PQ Bypass said today it won CE Mark approval for 3 devices designed to treat patients with superficial femoral artery lesions due to peripheral artery disease.
The Sunnyvale, Calif.-based company said it won clearance for its Torus stent graft system, PQ Snare and PQ crossing device, all used in the company’s Detour procedure.
“With an increased focus on value-based and patient-centered medicine, surgical advancements that minimize trauma to patients, reduce length of hospital stay and recovery times are critical global needs. CE Mark is an important milestone for PQ Bypass and we look forward to continuing our clinical studies, including an upcoming IDE study, with an eye toward FDA approval.
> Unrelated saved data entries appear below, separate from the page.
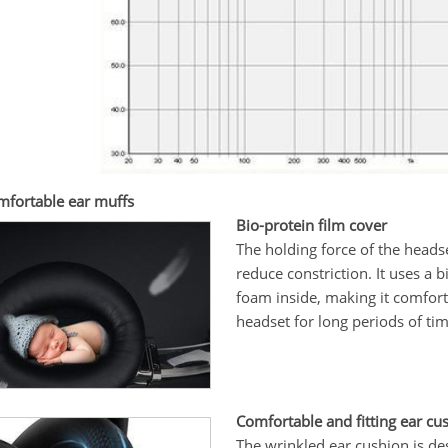
mfortable ear muffs
Bio-protein film cover
The holding force of the headse
reduce constriction. It uses a 
foam inside, making it comfort
headset for long periods of ti
Comfortable and fitting ear cu
The wrinkled ear cushion is des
Data presented at LINC 2017 demonstrated that the Detour procedure has clear potential as a viable change in how extremely long SFA occlusive disease is treated in the future,” CEO Peter Wehrly said in a prepared statement.
The PQ Detour procedure is a fully-percutaneous femoral-popliteal bypass procedure which uses fluoroscopic guidance to deploy Torus stent grafts from the popliteal artery into the femoral vein, and from the femoral vein into the superficial femoral artery through 2 independent anastomoses.
PQ Bypass’ Torus stent graft is an expanded polytetrafluoroethylene-covered self-expanding nitinol stent designed to improve blood flow in patients with symptomatic peripheral artery disease in superficial femoral artery de novo and restenotic TASC II C and D lesions.
“There is a great unmet need for a durable percutaneous option for these patients with extremely long blockages in the legs due to PAD. While other percutaneous approaches have been attempted, long-term success and patency have been difficult to achieve, resulting in limited options for these patients,” Dr. Sean Lyden of Cleveland Clinic’s Sydell and Arnold Miller Family Heart & Vascular Institute said in a prepared release.
The company said its CE Mark approval was based on data from the prospective, multi-center Detour I trial, which reported meeting primary safety and effectiveness endpoints at 6-months. Results from the trial were released in January.
“The PQ Detour procedure is a truly new and innovative approach to treating patients with extremely long SFA lesions. The initial safety and effectiveness of the Detour procedure, as shown in the Detour I trial, is very encouraging and the results clearly demonstrate the potential for this to become a key addition to the treatment armamentarium for patients with complex PAD,” Detour I study investigator Dr. Dainis Krievins of Riga, Latvia’s Institute of Research of Pauls Stradins Clinical University Hospital said in a press release.